In the table below we observe that the values of Lat only exist in PathOrder == 0 for the origin, and PathOrder == 1 for the destination. The new calculated fields separate these two values into two different columns (LatStart and LatEnd), and fills in the densified points obtained by the PathOrder (bin). For these fields, “Compute Using” the PathOrder (bin). The same logic applies to Lon.

D.4. GREAT CIRCLE CALCULATIONS

Below we present the calculated fields for d, f, A, B, X, Y, Z, NewLat and NewLong. We will first need an Index field.

d, f, A and B are defined as:

Note that the Lat and Lon values are in degrees, and we require them to be in RADIANS!

X, Y and Z are defined as:

NewLat and NewLon are defined as:

Note that the NewLat and NewLon values are in radians, and we require them to be in DEGREES!

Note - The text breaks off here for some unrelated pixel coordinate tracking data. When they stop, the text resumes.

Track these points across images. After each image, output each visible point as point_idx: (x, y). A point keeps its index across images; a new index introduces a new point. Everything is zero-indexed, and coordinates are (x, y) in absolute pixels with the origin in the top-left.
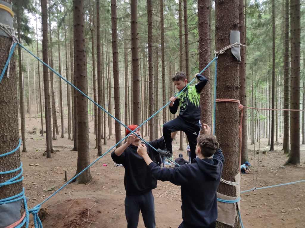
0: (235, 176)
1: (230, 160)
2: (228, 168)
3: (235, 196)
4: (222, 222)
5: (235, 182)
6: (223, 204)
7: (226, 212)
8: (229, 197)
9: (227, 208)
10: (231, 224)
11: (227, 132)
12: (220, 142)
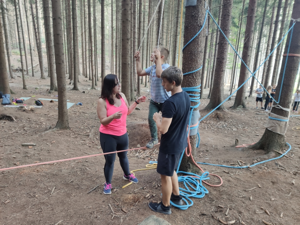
1: (289, 95)
2: (287, 100)
3: (288, 117)
4: (278, 133)
5: (289, 108)
6: (280, 122)
7: (281, 126)
8: (285, 118)
9: (282, 124)
10: (283, 133)
11: (291, 76)
12: (285, 83)
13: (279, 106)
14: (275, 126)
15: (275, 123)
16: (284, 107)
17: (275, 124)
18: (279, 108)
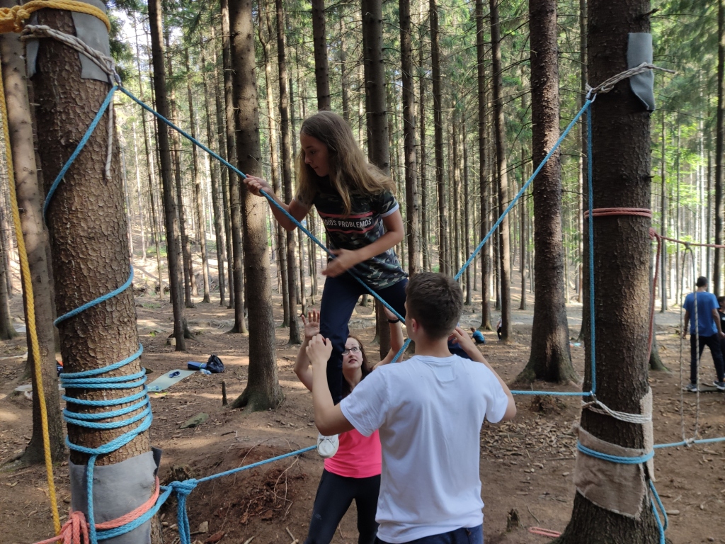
0: (641, 398)
1: (628, 360)
2: (623, 381)
3: (642, 446)
4: (609, 509)
5: (640, 413)
6: (612, 465)
7: (620, 484)
8: (627, 449)
9: (621, 476)
10: (633, 513)
11: (620, 290)
12: (601, 315)
13: (598, 402)
14: (596, 480)
15: (594, 469)
16: (617, 409)
17: (595, 475)
18: (600, 411)
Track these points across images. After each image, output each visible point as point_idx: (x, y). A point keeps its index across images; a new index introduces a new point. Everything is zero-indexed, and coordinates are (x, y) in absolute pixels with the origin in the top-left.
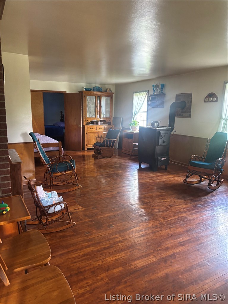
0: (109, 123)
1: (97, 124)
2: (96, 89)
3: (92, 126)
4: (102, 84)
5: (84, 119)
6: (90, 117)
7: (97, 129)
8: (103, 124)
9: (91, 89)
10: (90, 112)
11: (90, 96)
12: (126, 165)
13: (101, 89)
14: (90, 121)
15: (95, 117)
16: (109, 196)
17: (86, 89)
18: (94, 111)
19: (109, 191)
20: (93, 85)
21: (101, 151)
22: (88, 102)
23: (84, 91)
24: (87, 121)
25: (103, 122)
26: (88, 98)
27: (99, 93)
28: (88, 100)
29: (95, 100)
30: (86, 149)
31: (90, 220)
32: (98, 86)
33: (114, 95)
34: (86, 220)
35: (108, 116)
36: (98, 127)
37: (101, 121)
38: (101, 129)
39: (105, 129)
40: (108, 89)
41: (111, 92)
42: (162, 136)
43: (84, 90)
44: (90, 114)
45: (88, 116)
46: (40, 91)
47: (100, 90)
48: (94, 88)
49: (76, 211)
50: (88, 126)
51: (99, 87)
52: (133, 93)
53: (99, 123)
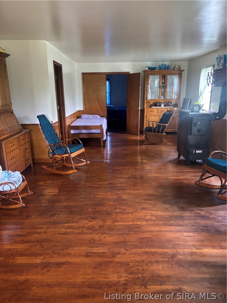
0: (175, 106)
1: (160, 106)
2: (162, 68)
3: (153, 108)
4: (171, 61)
5: (145, 101)
6: (152, 98)
7: (159, 112)
9: (155, 68)
11: (153, 76)
13: (168, 66)
14: (152, 103)
15: (159, 99)
17: (149, 68)
20: (160, 63)
26: (151, 78)
28: (151, 80)
29: (159, 79)
32: (165, 63)
34: (43, 204)
36: (160, 110)
40: (176, 67)
41: (180, 69)
43: (147, 69)
44: (153, 96)
45: (149, 97)
46: (103, 73)
47: (166, 68)
48: (160, 66)
49: (49, 194)
50: (150, 109)
51: (166, 65)
52: (201, 69)
53: (163, 106)
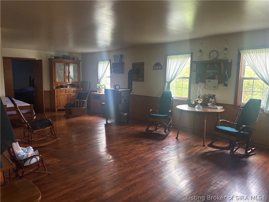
0: (78, 87)
1: (66, 87)
2: (64, 57)
3: (62, 89)
4: (69, 53)
5: (54, 84)
6: (60, 81)
7: (67, 92)
8: (72, 87)
9: (60, 57)
10: (59, 77)
11: (59, 63)
12: (95, 122)
13: (69, 57)
14: (59, 85)
15: (65, 81)
16: (81, 148)
17: (55, 57)
18: (63, 76)
19: (81, 144)
20: (62, 54)
21: (72, 111)
22: (58, 69)
23: (53, 59)
24: (57, 85)
25: (72, 85)
27: (67, 61)
28: (57, 66)
29: (63, 66)
30: (56, 111)
31: (65, 168)
32: (66, 54)
33: (81, 62)
34: (62, 169)
35: (76, 80)
36: (67, 90)
37: (70, 85)
38: (70, 92)
39: (74, 92)
40: (75, 58)
41: (78, 60)
42: (123, 96)
43: (53, 57)
44: (60, 79)
45: (57, 80)
46: (9, 58)
48: (63, 56)
49: (52, 163)
50: (58, 90)
51: (67, 56)
52: (98, 61)
53: (68, 87)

E. VISUALIZING THE MAP PATHS

To visualize the map paths, we must make sure we are not aggregating the measure. Then we need to:

Convert NewLat and NewLon to Geographic Role -> Latitude and Longitude, respectively.

Drag ID to Detail.

Drag Path Order (bin) to Rows. Make sure the “Show Missing Values” is checked!

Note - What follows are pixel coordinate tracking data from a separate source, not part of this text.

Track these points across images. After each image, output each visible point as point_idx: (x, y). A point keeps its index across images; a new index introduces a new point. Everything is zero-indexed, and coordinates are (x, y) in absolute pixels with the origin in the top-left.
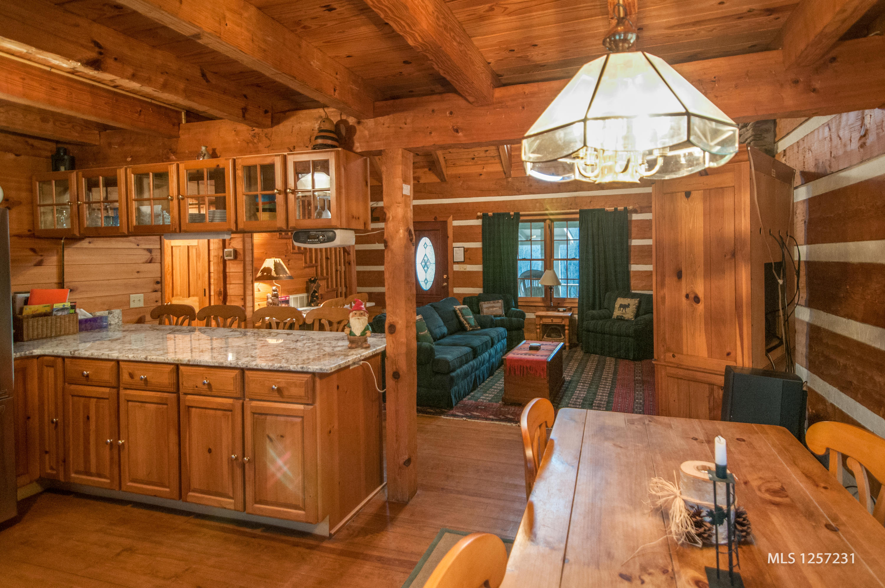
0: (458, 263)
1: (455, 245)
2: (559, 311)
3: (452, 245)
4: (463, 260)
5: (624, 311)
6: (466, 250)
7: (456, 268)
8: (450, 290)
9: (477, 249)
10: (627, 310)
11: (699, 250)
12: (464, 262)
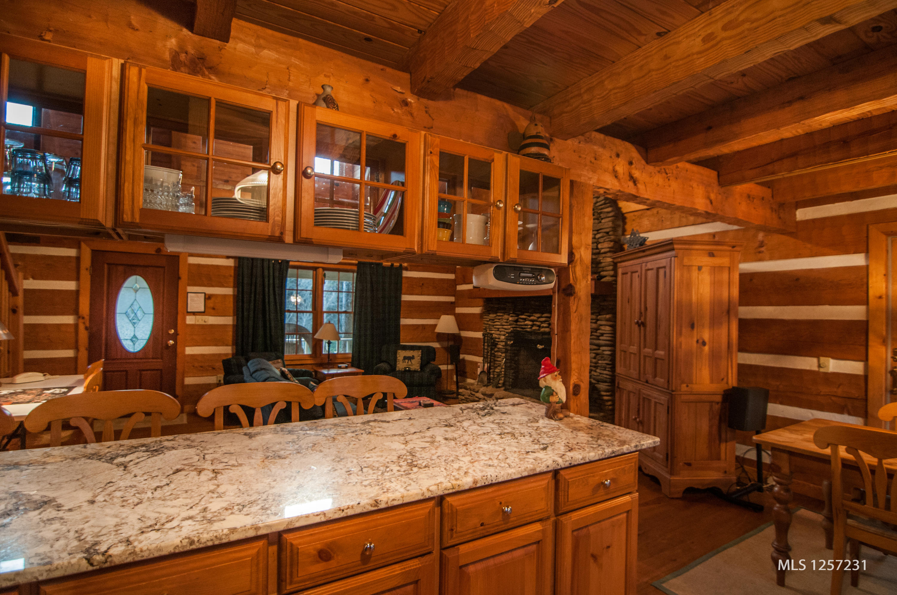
0: (194, 313)
1: (190, 289)
2: (340, 368)
3: (186, 288)
4: (202, 309)
5: (410, 363)
6: (208, 298)
7: (190, 320)
8: (179, 350)
9: (225, 296)
10: (413, 361)
11: (707, 308)
12: (204, 312)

Drag the Path Order (bin) from Rows to Details.

Drag NewLon and NewLat to Columns and Rows, respectively; and “Compute Using” PathOrder (bin).

Change the Mark to Line.

Drag PathOrder (bin) to Path.

Format as you wish!

Feel free to play with the map below!

Formulas:

Here, you can copy-paste the formulas into your calculated fields.

d =

ACOS(SIN(RADIANS([LatStart]))*SIN(RADIANS([LatEnd]))+

COS(RADIANS([LatStart]))*COS(RADIANS([LatEnd]))*

COS(RADIANS([LonStart]-[LonEnd])))

f =

([Index]-1)/(WINDOW_MAX([Index])-1)

A =

SIN((1-[f])*[d])/SIN([d])

B =

SIN([f]*[d])/SIN([d])

X =

[A]*COS(RADIANS([LatStart]))*COS(RADIANS([LonStart]))+

[B]*COS(RADIANS([LatEnd]))*COS(RADIANS([LonEnd]))

Y =

[A]*COS(RADIANS([LatStart]))*SIN(RADIANS([LonStart]))+

[B]*COS(RADIANS([LatEnd]))*SIN(RADIANS([LonEnd]))

Z =

[A]*SIN(RADIANS([LatStart]))+

[B]*SIN(RADIANS([LatEnd]))

NewLat =

DEGREES(ATAN2([Z],SQRT([X]^2+[Y]^2)))

NewLon =

DEGREES(ATAN2([Y],[X]))

* Tableau does not allow to drag the generated Latitude and Longitude fields into Calculated Fields; therefore, we need to have these defined in the data.

**West Longitudes need to be written in negative form. For example, Caracas is 10.4806˚N and 66.9036˚W. We would use the values 10.4806 and -66.9036. This does not apply to East Longitudes, nor any of the Latitudes.